- _Texte de lecture_:
--

Au cours de cet événement, le père sacrifie un mouton et annonce le prénom de la fille ou du garçon. Si les circonstances ne permettent pas d’organiser l’”issèm” le jour convenu, il est de coutume de reporter la célébration au quatorzième ou au vingt-et-unième jour suivant la naissance.
Dans un article publié dans l’Encyclopédie berbère (édition 2012, pages 5616-5620) sur les rituels de nomination dans le sud marocain, l’anthropologue Marie-Luce Gélard observe des pratiques similaires chez les Aït Atta du Haut Atlas : « La semaine qui suit la naissance se caractérise par son environnement exclusivement féminin. Dans la plupart des tribus du Sud marocain, et plus particulièrement chez les Aït Atta, la confusion entre le corps du nourrisson et celui de sa mère est entretenu par la similitude du maquillage sourcilier, de la coiffure (bandeau frontal), du henné apposé sur l’ensemble des mains et des pieds et non exclusivement sur la paume et la plante. »
Ainsi, la venue d’un garçon lors du premier accouchement est considérée comme un signe de bon augure (tawnza) pour sa mère et annonce sa future stabilité. En l’absence de fils, elle pourrait continuer à chercher à concevoir jusqu’à donner naissance à un héritier masculin.
A l’instar de toutes les sociétés patrilinéaires, la communauté hakmaouite valorise fortement le nombre de fils dans une famille. Les garçons renforcent la position de leurs parent au sein du groupe, consolident leur lien conjugal et garantissent la conservation de l’héritage de la lignée. Ils sont considérés comme les gardiens de l’intégrité et du bien-être de leur famille, apportent prestige et respect à leur mère.
Cette importance attribuée aux mâles est si ancrée qu’existe une expression locale honorant les mères, particulièrement les veuves, qui élèvent plusieurs fils, illustrée par la métaphore t’hzzemm si irgazzen, qui signifie “ses fils sont sa ceinture”, symbolisant la protection et le soutien que les fils apportent à leur mère.

--

- _Enregistrements extraits_:
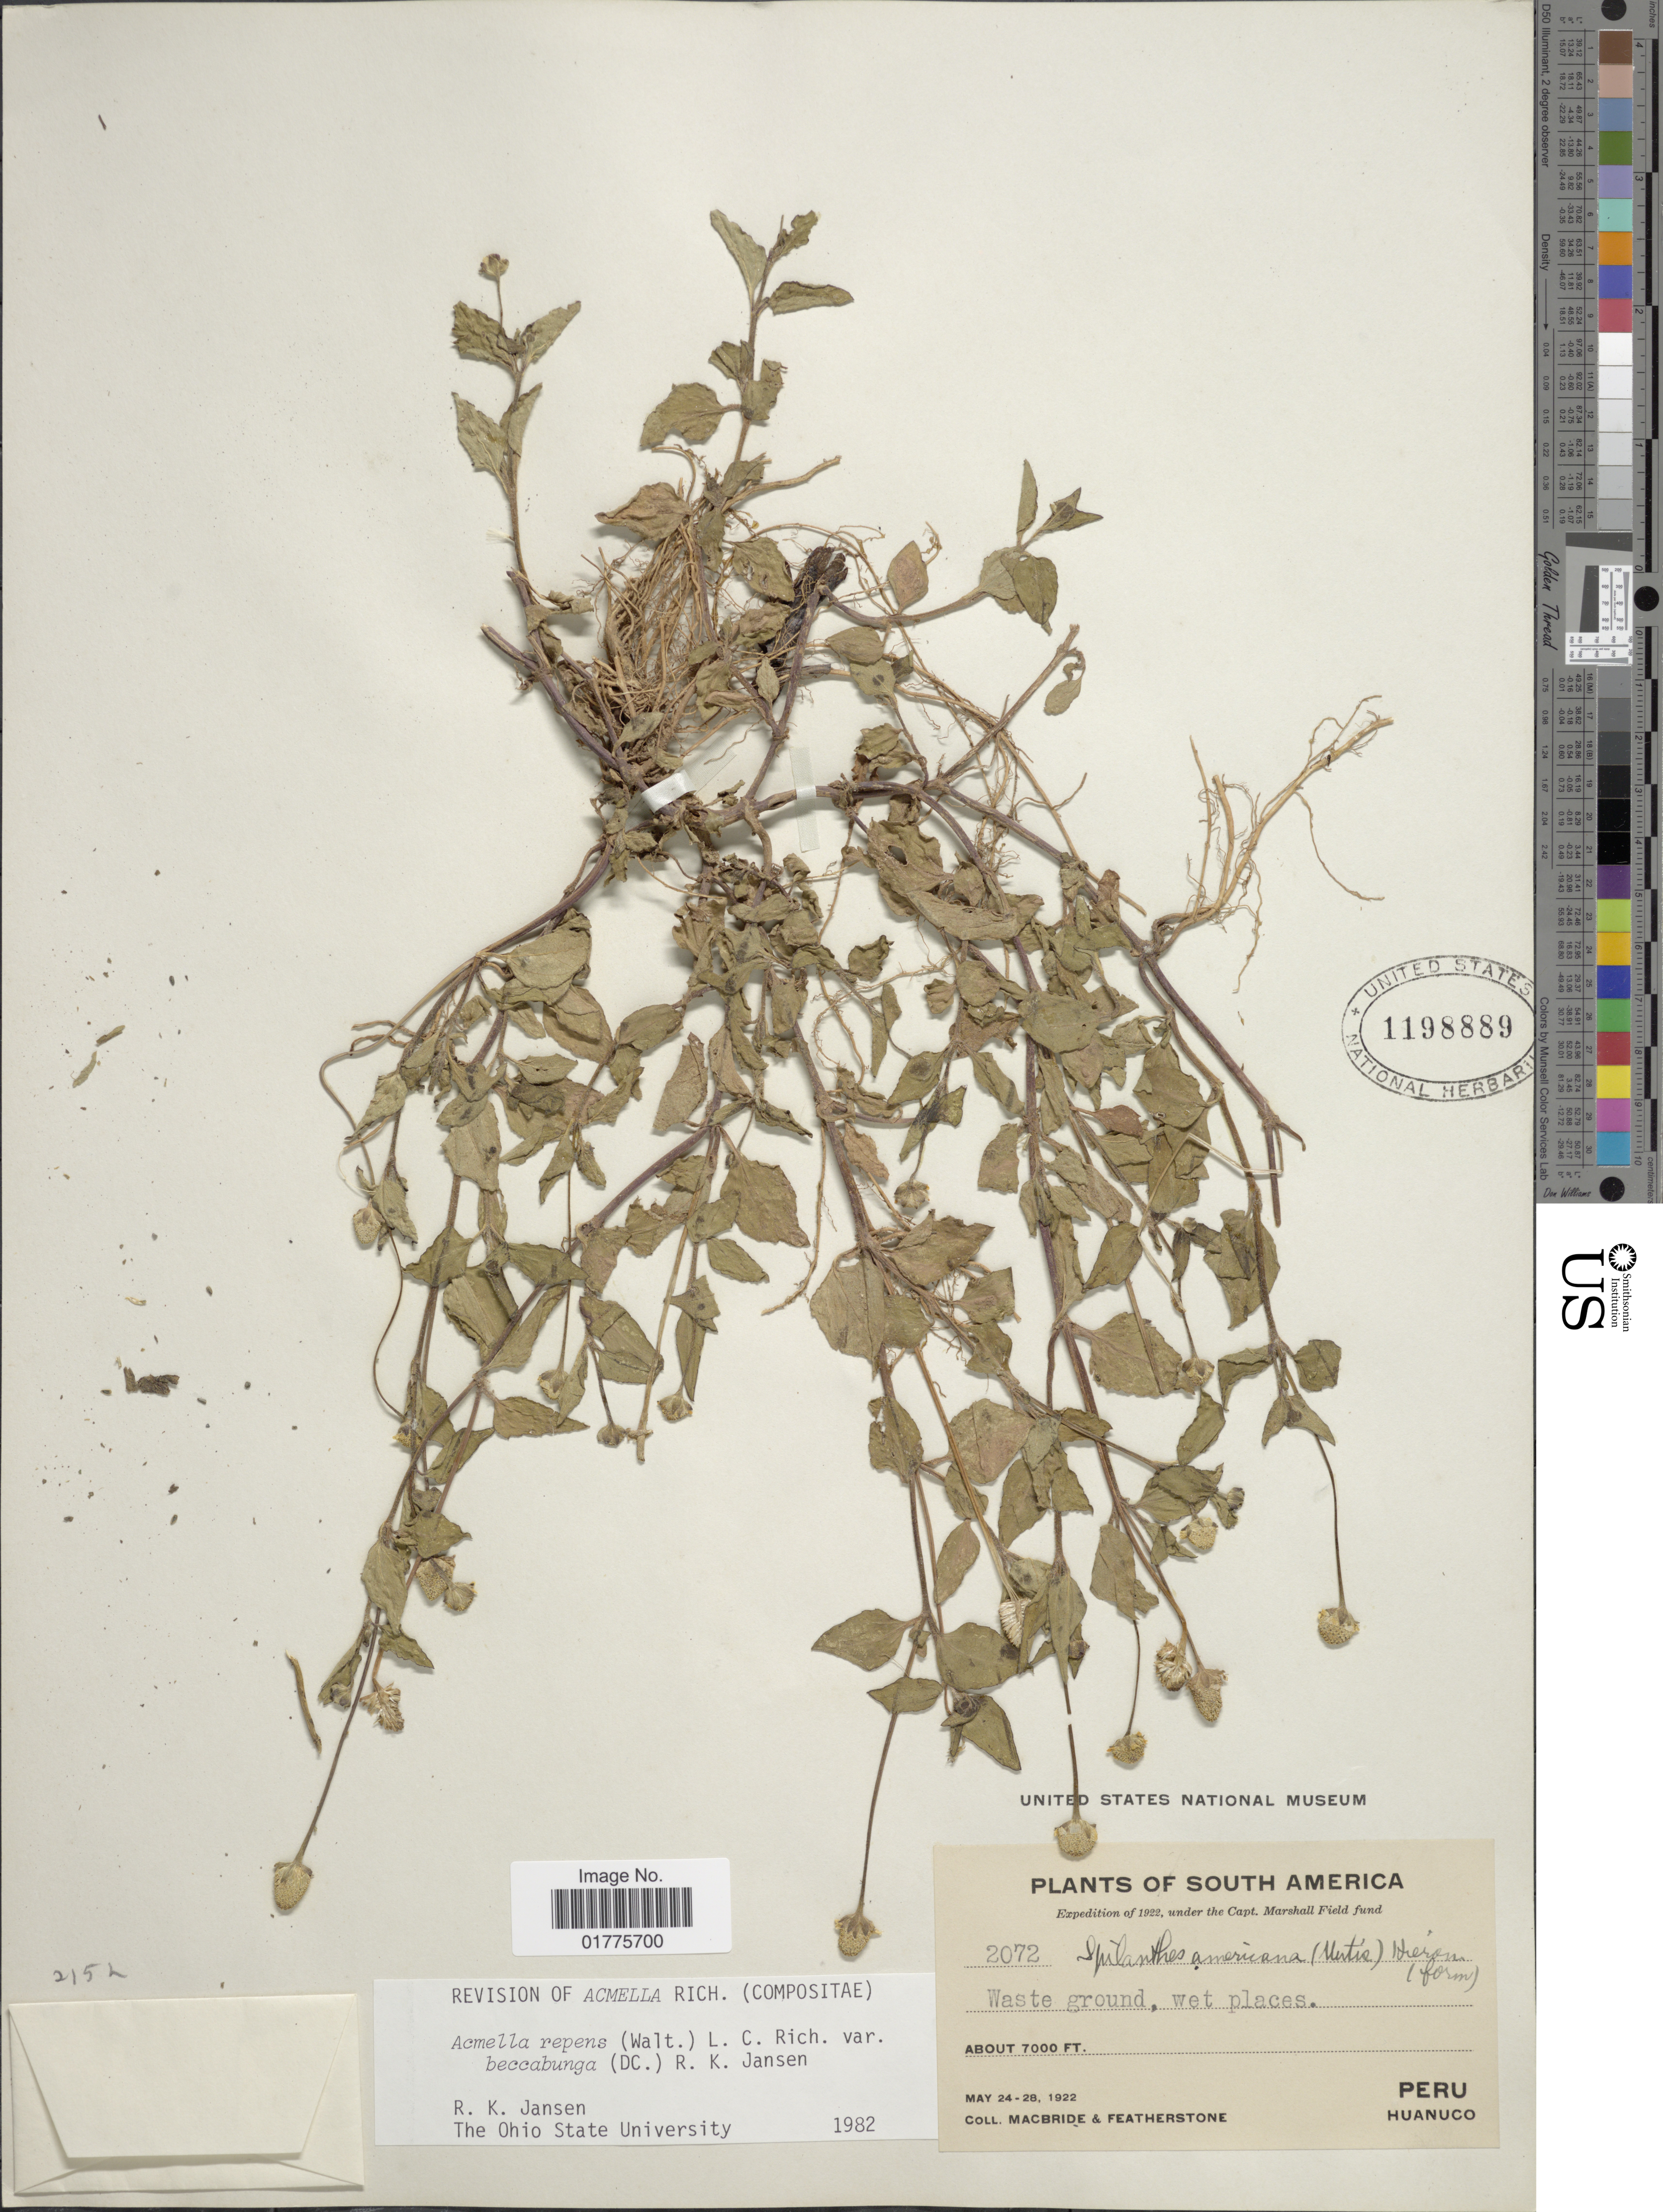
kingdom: Plantae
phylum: Tracheophyta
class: Magnoliopsida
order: Asterales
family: Asteraceae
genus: Acmella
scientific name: Acmella repens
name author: (Walter) Rich.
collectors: Macbride, -- & -. Featherstone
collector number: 2072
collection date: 1922-05-24/1922-05-28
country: Peru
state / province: Huánuco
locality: South America, waste ground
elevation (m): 2134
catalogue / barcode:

--

- _Consigne 1_: Selon le texte sur les rites de naissance, à quels jours reporte-t-on la célébration de l'issèm lorsqu'elle ne peut pas se tenir le jour convenu ?
- _Consigne 2_: Reprenez le fil du texte sur les rites de naissance et poursuivez-le à la suite de sa dernière phrase.

- _Réponse attendue 1_: Au quatorzième ou au vingt-et-unième jour suivant la naissance.

- _Réponse attendue 2_:
Les garçons sont élevés avec l’impératif de perpétuer les pratiques et les coutumes ancestrales. Ils sont initiés à incarner des vertus telles que la discipline, la rigueur, le courage et l’endurance— des aptitudes indispensables pour les futurs chefs de groupe. Le clan attend de ces héritiers masculins qu’ils assument des rôles pivots. Dès leur jeune âges les parents et les proches se chargent de forger leur caractère et de les préparer à devenir des obélisques de leur communauté, des individus dont la parole et l’action pèsent.
La cérémonie de circoncision chez les Aït Hkem marque un moment capital dans le processus du passage vers le monde des adultes. Ce rite est habituellement accompli avant l’adolescence et s’accompagne d’une célébration qui s’étend sur deux jours.
La veille de la fête, la famille convie les proches à un festin organisé pendant la nuit. Une occasion de partage et de préparation, où les mains et les pieds du jeune garçon sont ornés de henné au rythme des chants et des youyous, annonçant la solennité du lendemain.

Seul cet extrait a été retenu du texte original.